一体何を想定して海鳴神社はこんな御神籤を用意したのか……多分考えるだけ無駄なんだろうなぁ……まぁ、内容は悪くないから安心だけどね。
でも今年の初詣は新しい友達も出来たって言う事を考えると得るモノが大きかったね。
「大胸……確かにピッタリやな。
流石は我儘ボディで、パーフェクトプロポーションの乳魔人やね……本気の本気で脱帽しましたあぁ!!」
「「「!?///」」」
はやてちゃん、無駄に煽らなくて良いからね?
だけど今年一年、きっと楽しい年になる事は間違いなさそう――面倒な事が有るかもだけど、其れすら超えて楽しい1年にする心算だからね!!
――――――
Side:シグナム
まさかあの様な御神籤が出るとは思わなかったが、ともあれ初詣は無事に済んだし、主なのはの御神籤が『大吉』であったのは嬉しい事だからな。
そして初詣を終えた私達は只今『新年会』の真っ最中――士郎殿と恭也殿は酒が入っているせいか何時もよりもテンションが高いようだが問題はないか。
私を含め、全員が桃子殿の御節料理に舌鼓だ――これほどまでに美味な物があるとは思わなかったな。

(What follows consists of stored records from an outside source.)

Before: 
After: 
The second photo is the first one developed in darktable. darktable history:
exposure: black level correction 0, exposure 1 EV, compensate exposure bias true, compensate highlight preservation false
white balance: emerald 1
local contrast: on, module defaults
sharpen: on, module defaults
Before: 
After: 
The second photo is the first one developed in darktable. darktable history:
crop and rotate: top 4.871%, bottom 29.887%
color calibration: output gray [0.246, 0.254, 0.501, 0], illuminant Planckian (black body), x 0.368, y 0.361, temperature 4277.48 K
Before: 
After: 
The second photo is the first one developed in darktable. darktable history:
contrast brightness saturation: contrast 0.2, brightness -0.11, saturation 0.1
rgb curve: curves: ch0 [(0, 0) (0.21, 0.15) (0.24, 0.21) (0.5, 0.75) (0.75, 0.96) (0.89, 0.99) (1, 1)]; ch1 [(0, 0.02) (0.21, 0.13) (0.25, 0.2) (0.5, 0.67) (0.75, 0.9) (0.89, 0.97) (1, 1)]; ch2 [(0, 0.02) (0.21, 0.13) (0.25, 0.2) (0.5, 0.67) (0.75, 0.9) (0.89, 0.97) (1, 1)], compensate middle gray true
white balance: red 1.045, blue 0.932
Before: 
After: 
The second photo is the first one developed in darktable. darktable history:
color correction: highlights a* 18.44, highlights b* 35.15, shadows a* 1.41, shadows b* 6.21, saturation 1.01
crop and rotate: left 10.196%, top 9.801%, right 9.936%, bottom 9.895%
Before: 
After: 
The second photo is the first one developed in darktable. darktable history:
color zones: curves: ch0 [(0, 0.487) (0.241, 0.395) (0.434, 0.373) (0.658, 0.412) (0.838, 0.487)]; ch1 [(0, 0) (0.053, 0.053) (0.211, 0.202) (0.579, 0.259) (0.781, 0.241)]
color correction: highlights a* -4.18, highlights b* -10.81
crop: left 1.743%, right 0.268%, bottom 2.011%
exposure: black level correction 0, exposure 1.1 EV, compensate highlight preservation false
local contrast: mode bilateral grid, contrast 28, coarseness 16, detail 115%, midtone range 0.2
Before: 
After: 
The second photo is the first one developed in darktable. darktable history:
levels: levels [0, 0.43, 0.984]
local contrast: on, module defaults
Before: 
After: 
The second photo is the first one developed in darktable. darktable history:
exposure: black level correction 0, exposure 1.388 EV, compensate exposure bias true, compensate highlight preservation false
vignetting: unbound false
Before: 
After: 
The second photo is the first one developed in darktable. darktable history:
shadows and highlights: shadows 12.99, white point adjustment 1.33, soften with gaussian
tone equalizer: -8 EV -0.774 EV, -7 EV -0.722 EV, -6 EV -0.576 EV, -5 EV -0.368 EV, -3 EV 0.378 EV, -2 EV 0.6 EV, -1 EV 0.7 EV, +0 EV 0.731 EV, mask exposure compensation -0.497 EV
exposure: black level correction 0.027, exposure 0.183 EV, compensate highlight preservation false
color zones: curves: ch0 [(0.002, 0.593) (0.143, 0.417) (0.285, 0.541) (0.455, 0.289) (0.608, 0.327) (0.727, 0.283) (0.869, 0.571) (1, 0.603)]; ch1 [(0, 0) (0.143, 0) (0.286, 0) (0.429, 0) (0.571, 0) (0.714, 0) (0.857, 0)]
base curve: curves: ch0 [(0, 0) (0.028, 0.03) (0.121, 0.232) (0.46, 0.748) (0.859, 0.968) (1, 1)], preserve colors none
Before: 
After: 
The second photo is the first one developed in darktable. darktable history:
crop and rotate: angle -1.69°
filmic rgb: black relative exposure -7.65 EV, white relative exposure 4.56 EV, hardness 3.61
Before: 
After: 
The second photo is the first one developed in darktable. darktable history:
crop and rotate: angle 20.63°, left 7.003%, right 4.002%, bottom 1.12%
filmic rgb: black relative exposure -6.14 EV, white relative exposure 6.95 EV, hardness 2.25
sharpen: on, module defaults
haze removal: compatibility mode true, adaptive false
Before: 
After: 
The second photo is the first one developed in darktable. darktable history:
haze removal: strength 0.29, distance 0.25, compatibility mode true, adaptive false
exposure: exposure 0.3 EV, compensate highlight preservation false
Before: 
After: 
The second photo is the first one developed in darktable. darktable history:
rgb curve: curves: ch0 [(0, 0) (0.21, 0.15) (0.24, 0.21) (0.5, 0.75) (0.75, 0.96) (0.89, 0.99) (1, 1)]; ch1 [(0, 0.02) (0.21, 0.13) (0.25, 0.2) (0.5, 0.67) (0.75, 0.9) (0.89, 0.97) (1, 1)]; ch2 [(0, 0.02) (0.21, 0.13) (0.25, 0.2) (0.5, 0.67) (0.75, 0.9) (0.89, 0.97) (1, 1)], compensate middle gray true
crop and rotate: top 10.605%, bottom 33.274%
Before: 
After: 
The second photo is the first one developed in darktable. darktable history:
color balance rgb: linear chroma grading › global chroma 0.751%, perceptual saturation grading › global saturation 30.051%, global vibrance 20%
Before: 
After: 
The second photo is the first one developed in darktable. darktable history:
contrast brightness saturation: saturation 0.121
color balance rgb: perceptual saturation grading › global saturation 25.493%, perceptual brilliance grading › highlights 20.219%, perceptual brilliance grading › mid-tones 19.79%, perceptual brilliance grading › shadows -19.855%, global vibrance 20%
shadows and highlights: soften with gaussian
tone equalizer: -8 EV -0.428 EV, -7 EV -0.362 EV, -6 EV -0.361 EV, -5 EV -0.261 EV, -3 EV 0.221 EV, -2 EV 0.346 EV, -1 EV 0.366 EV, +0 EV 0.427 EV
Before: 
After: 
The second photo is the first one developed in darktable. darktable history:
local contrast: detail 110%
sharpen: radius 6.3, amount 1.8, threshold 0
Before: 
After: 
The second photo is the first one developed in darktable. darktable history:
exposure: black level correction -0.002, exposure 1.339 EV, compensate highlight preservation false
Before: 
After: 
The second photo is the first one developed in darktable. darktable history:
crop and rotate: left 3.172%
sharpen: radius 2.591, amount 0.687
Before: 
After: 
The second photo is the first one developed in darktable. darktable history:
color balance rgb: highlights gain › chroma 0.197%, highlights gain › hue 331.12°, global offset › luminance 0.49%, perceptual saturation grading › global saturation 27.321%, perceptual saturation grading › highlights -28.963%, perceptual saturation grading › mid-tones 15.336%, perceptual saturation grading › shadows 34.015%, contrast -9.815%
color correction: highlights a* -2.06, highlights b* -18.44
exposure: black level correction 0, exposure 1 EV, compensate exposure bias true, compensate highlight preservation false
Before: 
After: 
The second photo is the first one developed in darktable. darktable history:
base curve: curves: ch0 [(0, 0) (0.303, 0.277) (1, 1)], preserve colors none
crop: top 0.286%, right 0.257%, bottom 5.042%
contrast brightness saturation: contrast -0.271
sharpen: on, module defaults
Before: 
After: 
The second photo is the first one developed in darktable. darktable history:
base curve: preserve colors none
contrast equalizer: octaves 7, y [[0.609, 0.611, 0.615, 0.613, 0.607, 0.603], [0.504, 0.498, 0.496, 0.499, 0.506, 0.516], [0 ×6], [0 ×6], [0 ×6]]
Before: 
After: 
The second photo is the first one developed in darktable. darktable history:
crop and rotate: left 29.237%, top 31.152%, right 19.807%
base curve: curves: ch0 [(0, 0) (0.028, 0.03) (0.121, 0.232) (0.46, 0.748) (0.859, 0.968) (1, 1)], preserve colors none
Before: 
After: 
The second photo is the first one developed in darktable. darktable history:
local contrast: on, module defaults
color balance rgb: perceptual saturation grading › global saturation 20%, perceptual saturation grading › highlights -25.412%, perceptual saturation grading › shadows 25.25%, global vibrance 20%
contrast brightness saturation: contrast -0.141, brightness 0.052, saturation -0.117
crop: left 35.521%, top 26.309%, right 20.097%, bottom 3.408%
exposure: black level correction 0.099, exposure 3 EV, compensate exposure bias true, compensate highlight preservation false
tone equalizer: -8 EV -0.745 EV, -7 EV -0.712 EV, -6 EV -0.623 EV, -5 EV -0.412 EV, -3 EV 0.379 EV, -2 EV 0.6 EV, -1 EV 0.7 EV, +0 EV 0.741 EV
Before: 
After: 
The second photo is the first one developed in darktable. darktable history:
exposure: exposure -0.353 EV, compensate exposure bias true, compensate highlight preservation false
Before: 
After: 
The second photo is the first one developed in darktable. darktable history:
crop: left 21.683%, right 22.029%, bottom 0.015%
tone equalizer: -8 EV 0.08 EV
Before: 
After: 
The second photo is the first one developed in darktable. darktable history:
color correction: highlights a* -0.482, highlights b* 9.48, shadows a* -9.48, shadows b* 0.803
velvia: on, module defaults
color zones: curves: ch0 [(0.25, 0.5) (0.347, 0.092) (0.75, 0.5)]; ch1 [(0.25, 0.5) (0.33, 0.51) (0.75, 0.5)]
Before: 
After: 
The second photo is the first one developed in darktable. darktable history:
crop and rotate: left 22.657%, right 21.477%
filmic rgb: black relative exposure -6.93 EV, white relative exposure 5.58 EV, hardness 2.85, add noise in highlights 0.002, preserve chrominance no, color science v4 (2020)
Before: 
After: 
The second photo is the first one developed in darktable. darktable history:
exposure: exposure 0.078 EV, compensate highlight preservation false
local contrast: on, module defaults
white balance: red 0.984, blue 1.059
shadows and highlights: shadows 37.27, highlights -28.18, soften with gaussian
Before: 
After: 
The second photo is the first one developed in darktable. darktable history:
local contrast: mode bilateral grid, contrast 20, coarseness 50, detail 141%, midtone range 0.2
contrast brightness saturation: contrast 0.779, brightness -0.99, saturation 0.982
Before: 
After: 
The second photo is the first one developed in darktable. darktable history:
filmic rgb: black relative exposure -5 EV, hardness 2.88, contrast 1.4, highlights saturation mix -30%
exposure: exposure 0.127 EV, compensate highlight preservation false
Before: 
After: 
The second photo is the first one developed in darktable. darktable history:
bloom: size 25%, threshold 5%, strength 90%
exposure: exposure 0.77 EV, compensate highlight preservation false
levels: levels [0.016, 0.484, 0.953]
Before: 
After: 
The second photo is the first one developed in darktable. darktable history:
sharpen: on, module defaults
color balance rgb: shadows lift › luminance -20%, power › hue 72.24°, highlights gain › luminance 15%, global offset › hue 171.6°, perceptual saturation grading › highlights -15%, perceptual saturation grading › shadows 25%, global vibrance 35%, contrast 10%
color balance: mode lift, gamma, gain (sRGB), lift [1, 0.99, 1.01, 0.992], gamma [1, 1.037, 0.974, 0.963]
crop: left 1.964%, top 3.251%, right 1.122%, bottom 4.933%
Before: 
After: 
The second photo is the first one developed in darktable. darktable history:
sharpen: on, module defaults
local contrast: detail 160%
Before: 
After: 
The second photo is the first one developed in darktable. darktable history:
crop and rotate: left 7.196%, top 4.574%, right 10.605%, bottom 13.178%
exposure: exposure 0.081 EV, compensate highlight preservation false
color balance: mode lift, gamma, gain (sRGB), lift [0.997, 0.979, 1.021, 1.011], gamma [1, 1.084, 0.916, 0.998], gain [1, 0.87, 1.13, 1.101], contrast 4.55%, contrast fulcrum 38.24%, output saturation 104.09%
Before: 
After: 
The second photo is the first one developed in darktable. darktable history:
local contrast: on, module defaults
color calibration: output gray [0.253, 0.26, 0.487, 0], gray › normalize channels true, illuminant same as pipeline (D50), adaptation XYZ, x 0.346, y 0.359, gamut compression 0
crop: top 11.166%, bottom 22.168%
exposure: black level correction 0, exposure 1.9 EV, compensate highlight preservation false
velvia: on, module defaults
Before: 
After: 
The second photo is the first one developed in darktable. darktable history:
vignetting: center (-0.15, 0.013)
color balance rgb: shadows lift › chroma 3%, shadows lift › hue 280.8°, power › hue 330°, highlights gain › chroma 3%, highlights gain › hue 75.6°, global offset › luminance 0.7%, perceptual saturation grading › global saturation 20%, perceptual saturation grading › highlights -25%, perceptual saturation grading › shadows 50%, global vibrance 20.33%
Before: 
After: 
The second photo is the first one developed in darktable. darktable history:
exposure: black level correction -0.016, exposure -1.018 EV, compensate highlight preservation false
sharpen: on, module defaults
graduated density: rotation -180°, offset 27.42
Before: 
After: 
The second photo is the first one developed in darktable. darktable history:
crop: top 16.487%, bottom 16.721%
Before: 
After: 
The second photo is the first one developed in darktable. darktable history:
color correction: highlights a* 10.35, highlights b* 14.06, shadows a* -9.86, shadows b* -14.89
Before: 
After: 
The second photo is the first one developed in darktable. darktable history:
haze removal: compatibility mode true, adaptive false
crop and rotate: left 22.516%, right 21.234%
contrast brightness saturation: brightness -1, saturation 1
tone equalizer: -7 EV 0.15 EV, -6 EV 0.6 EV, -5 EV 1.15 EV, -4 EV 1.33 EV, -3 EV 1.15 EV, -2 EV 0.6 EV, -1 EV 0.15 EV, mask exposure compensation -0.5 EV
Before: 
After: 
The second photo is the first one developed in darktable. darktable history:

しかし、こんなに穏やかな気分で新年を迎える等、私の記憶にはない事だ……此れまでは新たな年など何の意味も成さない事だったからな。
だが、今は違う。
我が主、高町なのはと平穏の中で新たな年を迎える事が出来る等、正に騎士冥利に尽きると言うモノです。
「シグナム、如何かした?」
「……いえ、新たな年の初めに、騎士としてのあり方を考えていただけです――この様に穏やかで温かい新年は初めてですので。
だからこそ、新年の誓いとして、私はこの世界と主なのはを必ずや護り通して見せます――其れが私の新年の誓いであり真の思いですので。」
「そっか……筆頭騎士様に其処まで思って貰えるなんて、私は幸せ者だよ――正に夜天の主冥利に尽きるって所だね?
でも、だからこそ頼りになるよ――改めまして、今年も宜しくねシグナム♪」
はい、主なのは!
新たなる年もまた、烈火の剣聖は、夜天の主と共に居ます……何時、どんな時でも可能な限りお供いたしますよ、主なのは。
新たな一年が良き年になりますように――息災で過ごす事が出来たら、其れはきっと何物にも代えられない『幸福』であるのかもしれないからな。
改めまして、新たなる一年、宜しくお願いしますね主なのは。